Partially, but not completely. Microsoft Purview captures some Copilot activity within the Microsoft 365 ecosystem and provides audit events in Microsoft's proprietary format. However, it covers only Microsoft tools — if your firm also uses ChatGPT, a custom AI agent, Claude, or any non-Microsoft model, those interactions are ungoverned. Purview audit logs are also not cryptographically chained, which means they do not meet the tamper-evident standard required under EU AI Act Article 12 or expected by financial regulators requiring immutable records. If your firm is exclusively Microsoft and Copilot today, that position will not hold as AI adoption expands. Inference Agents works alongside Purview and fills the gaps it leaves.
We only use AI occasionally — do we really need this?
Frequency does not reduce liability. One unsuitable AI-assisted recommendation to a client, one AI-generated document containing a hallucinated legal citation, or one instance of client data being processed through an unapproved tool is sufficient for an enforcement action or professional disciplinary proceeding. Regulators do not apply a volume threshold — they apply a standard of care. If an AI tool was used in the delivery of regulated services, your firm must be able to evidence how that use was governed. Occasional use also tends to become regular use faster than compliance frameworks can keep pace with — the time to put governance in place is before a problem occurs, not after.

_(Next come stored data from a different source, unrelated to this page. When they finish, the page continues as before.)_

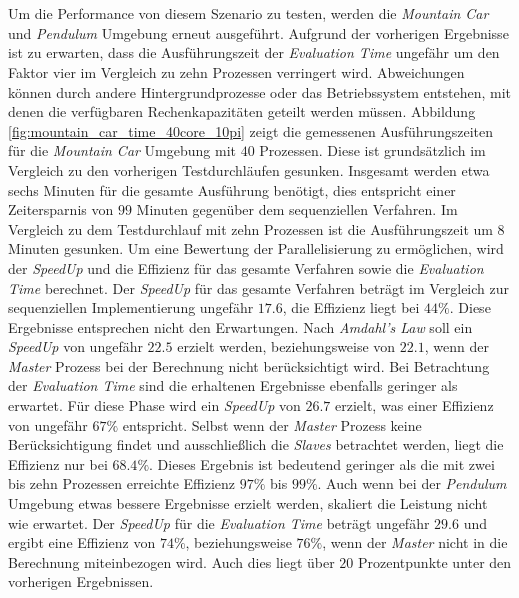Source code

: \\\\
Um die Performance von diesem Szenario zu testen, werden die \emph{Mountain Car} und \emph{Pendulum} Umgebung erneut ausgeführt. Aufgrund der vorherigen Ergebnisse ist zu erwarten, dass die Ausführungszeit der \emph{Evaluation Time} ungefähr um den Faktor vier im Vergleich zu zehn Prozessen verringert wird. Abweichungen können durch andere Hintergrundprozesse oder das Betriebssystem entstehen, mit denen die verfügbaren Rechenkapazitäten geteilt werden müssen. Abbildung \ref{fig:mountain_car_time_40core_10pi} zeigt die gemessenen Ausführungszeiten für die \emph{Mountain Car} Umgebung mit $40$ Prozessen. Diese ist grundsätzlich im Vergleich zu den vorherigen Testdurchläufen gesunken. Insgesamt werden etwa sechs Minuten für die gesamte Ausführung benötigt, dies entspricht einer Zeitersparnis von $99$ Minuten gegenüber dem sequenziellen Verfahren. Im Vergleich zu dem Testdurchlauf mit zehn Prozessen ist die Ausführungszeit um 8 Minuten gesunken. Um eine Bewertung der Parallelisierung zu ermöglichen, wird der \emph{SpeedUp} und die Effizienz für das gesamte Verfahren sowie die \emph{Evaluation Time} berechnet.  Der \emph{SpeedUp} für das gesamte Verfahren beträgt im Vergleich zur sequenziellen Implementierung ungefähr $17.6$, die Effizienz liegt bei $44\%$. Diese Ergebnisse entsprechen nicht den Erwartungen. Nach \emph{Amdahl's Law} soll ein \emph{SpeedUp} von ungefähr $22.5$ erzielt werden, beziehungsweise von $22.1$, wenn der \emph{Master} Prozess bei der Berechnung nicht berücksichtigt wird. Bei Betrachtung der \emph{Evaluation Time} sind die erhaltenen  Ergebnisse ebenfalls geringer als erwartet. Für diese Phase wird ein \emph{SpeedUp} von $26.7$ erzielt, was einer Effizienz von ungefähr $67\%$ entspricht. Selbst wenn der \emph{Master} Prozess keine Berücksichtigung findet und ausschließlich die \emph{Slaves} betrachtet werden, liegt die Effizienz nur bei $68.4\%$. Dieses Ergebnis ist bedeutend geringer als die mit zwei bis zehn Prozessen erreichte Effizienz $97\%$ bis $99\%$. Auch wenn bei der \emph{Pendulum} Umgebung etwas bessere Ergebnisse erzielt werden, skaliert die Leistung nicht wie erwartet. Der \emph{SpeedUp} für die \emph{Evaluation Time} beträgt ungefähr $29.6$ und ergibt eine Effizienz von $74\%$, beziehungsweise $76\%$, wenn der \emph{Master} nicht in die Berechnung miteinbezogen wird. Auch dies liegt über $20$ Prozentpunkte unter den vorherigen Ergebnissen. 
\\\\
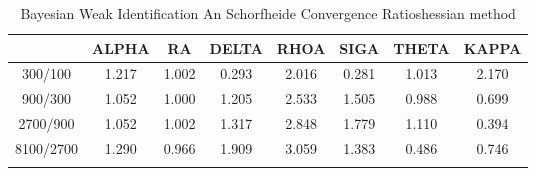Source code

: \documentclass[a4paper,10pt]{article}
\begin{document}
\centering
\begin{longtable}{cccccccc}
\toprule
 & ALPHA & RA & DELTA & RHOA & SIGA & THETA & KAPPA \\
\midrule
300/100 & 1.217 & 1.002 & 0.293 & 2.016 & 0.281 & 1.013 & 2.170 \\
900/300 & 1.052 & 1.000 & 1.205 & 2.533 & 1.505 & 0.988 & 0.699 \\
2700/900 & 1.052 & 1.002 & 1.317 & 2.848 & 1.779 & 1.110 & 0.394 \\
8100/2700 & 1.290 & 0.966 & 1.909 & 3.059 & 1.383 & 0.486 & 0.746 \\
\bottomrule
\caption{Bayesian Weak Identification An Schorfheide Convergence Ratioshessian method}
\label{table:tbl:WeakAnSchoConvergenceRatios_hessian}
\end{longtable}
\end{document}
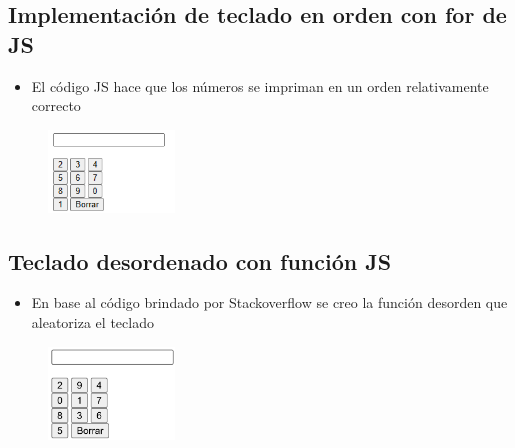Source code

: \documentclass{article}
\begin{document}
	\subsection{Implementación de teclado en orden con for de JS}
	
	\begin{itemize}	
		\item El código JS hace que los números se impriman en un orden relativamente correcto
	\end{itemize}
	
	\begin{figure}[H]
		\centering
		\includegraphics[width=0.3\textwidth,keepaspectratio]{img/calc01.png}
	\end{figure}
\subsection{Teclado desordenado con función JS}
	
	\begin{itemize}	
		\item En base al código brindado por Stackoverflow se creo la
		 función desorden que aleatoriza el teclado
	\end{itemize}
	
	\begin{figure}[H]
		\centering
		\includegraphics[width=0.3\textwidth,keepaspectratio]{img/calc02.png}
	\end{figure}
\end{document}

What about staff using personal ChatGPT or Claude subscriptions for work?
Browser-based consumer AI tools are a policy and culture problem, not one a proxy can solve without routing all company HTTPS traffic through a network inspection layer — a significant IT project that introduces bottlenecks, requires endpoint agents, firewall changes, and SSL certificate deployment, and that most regulated firms rightly will not undertake. Our product governs the AI tools and workflows your firm has deliberately deployed via the API. That is where your regulatory accountability is highest: systematic, firm-sanctioned processes that produce client-facing work or inform regulated decisions. We recommend pairing Inference Agents with a clear acceptable use policy that prohibits personal AI subscriptions for client work. The combination of technical governance for your deployed tools and a written policy framework for everything else is a defensible compliance position — and the one regulators expect to see.
We run our AI through Azure — doesn't Azure AI Foundry cover this?
Azure AI Foundry governs what you deploy — model management, access control, content filtering, and resource administration. It does not govern what your AI says. Its audit logs record administrative events, not a per-interaction record of every prompt, response, and compliance determination. Azure's content safety filters are designed to block harmful content categories; they are not configured around FCA Consumer Duty obligations, SRA client confidentiality rules, or ICAEW ethical standards. Foundry also only covers models deployed through Azure OpenAI Service — if any tool in your firm calls Claude, a direct OpenAI endpoint, or any third-party AI, those interactions are invisible to Foundry. Finally, Azure Monitor logs are not cryptographically chained in a way that satisfies regulators requiring tamper-evident records. The simplest way to frame it: Azure Foundry governs what you deploy. Inference Agents governs what it says.